On March 31, 2015 plaintiff filed the instant "Motion for Ruling on Perjury Issues." (Docket #94). In his motion papers, plaintiff asks the Court "to address the multiple examples" of perjury by various witnesses at his trial and in earlier deposition testimony. See id. at 1.

Discussion

The gist of plaintiff's current motion is that he disagrees with the jury's evaluation of the evidence and thus their verdict. Unfortunately for plaintiff, there is no basis for this Court to overturn the jury's verdict based on plaintiff's claims that the jury erred in their credibility determinations. As is often the case in a jury trial, there were "two sides to the story" and both sides were presented to the jury. The fact that a jury made factual findings different than those sought by plaintiff does not mean that defense witnesses committed perjury. It is up to the jury to decide who to believe and what testimony to credit. Moreover, post-trial motions do not exist to allow plaintiff to relitigate the case, present new theories, or otherwise take a "second bite at the apple." Sequa Corp. v. GBJ Corp., 156 F.3d 136, 144 (2d Cir. 1998); See also De Los Santos v. Fingerson, No. 97 CIV. 3972(MBM), 1998 WL 788781, at *1 (S.D.N.Y. Nov. 12, 1998) (stating that the availability of a motion to reconsider is not an invitation for a party to "treat the court's initial decision as the opening of a dialogue in which that party may then use such a motion to advance new theories or adduce new evidence in response to the court's rulings."). Accordingly, plaintiff's motion seeking to have the court "address multiple examples [of defense witnesses] who testified falsely" is denied.

Although not entirely clear from his motion papers, plaintiff may want to add exhibits to the appellate record. The contents of the record on appeal are governed by Federal Rule of Appellate Procedure 10(a), which states that the record consists of "(1) the original papers and exhibits filed in the district court; (2) the transcript of proceedings, if any; and (3) a certified copy of the docket entries prepared by the district clerk." Here, plaintiff has attached multiple exhibits in support of his motion, some of which were already submitted during the litigation of this case, and some which plaintiff states "were not allowed into evidence." Any documents which were marked as exhibits at trial and offered into evidence during the course of the trial may be included in the appellate record, even if the court ruled they were inadmissible.

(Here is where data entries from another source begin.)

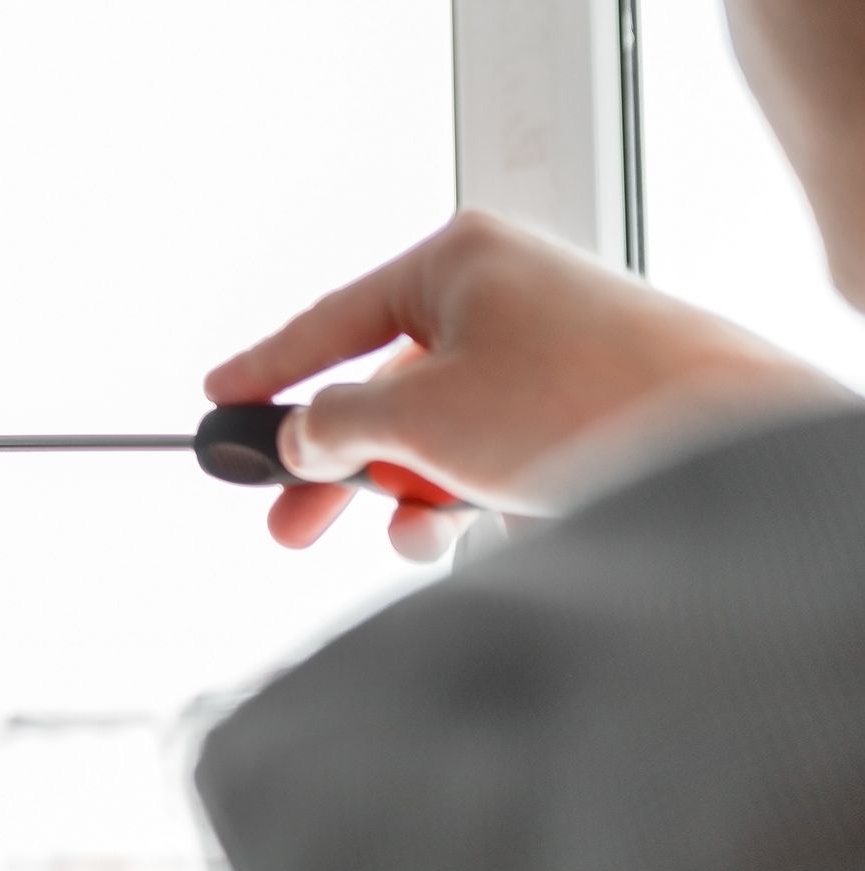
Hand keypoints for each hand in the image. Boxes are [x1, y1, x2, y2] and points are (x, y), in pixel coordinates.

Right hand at [206, 211, 843, 559]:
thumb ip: (336, 426)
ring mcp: (545, 355)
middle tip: (290, 522)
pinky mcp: (580, 412)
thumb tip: (303, 439)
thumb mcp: (418, 416)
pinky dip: (475, 498)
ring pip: (439, 436)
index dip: (267, 369)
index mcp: (457, 262)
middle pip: (383, 390)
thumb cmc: (583, 400)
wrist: (722, 444)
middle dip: (338, 467)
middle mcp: (502, 298)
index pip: (332, 319)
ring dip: (414, 495)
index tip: (221, 400)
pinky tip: (488, 525)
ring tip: (419, 535)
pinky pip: (493, 459)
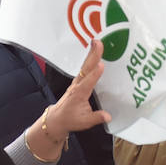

Plaintiff also repeats his demand for transcripts from prior proceedings. The Court has already ruled on this request and denied his motion for the Court to provide him free transcripts. See Order (Docket #93) at 7-8. There is no new information in plaintiff's current motion papers that would provide a basis for this Court to change its determination on providing plaintiff with transcripts at no cost. See Barnes v. Alves, 107 F.Supp.3d 252, 253 (W.D.N.Y. 2015) (detailing the analysis for determining whether to furnish plaintiff with a transcript at no cost).

Conclusion

Based on the foregoing, plaintiff's motion (Docket #94) is denied.

SO ORDERED.

FootNotes


1. Plaintiff was represented at trial by attorneys Michael Cobbs, Esq. and Alina Nadir, Esq. of the law firm Brown & Hutchinson. Plaintiff is proceeding pro se in connection with the post-trial motion presently before the Court.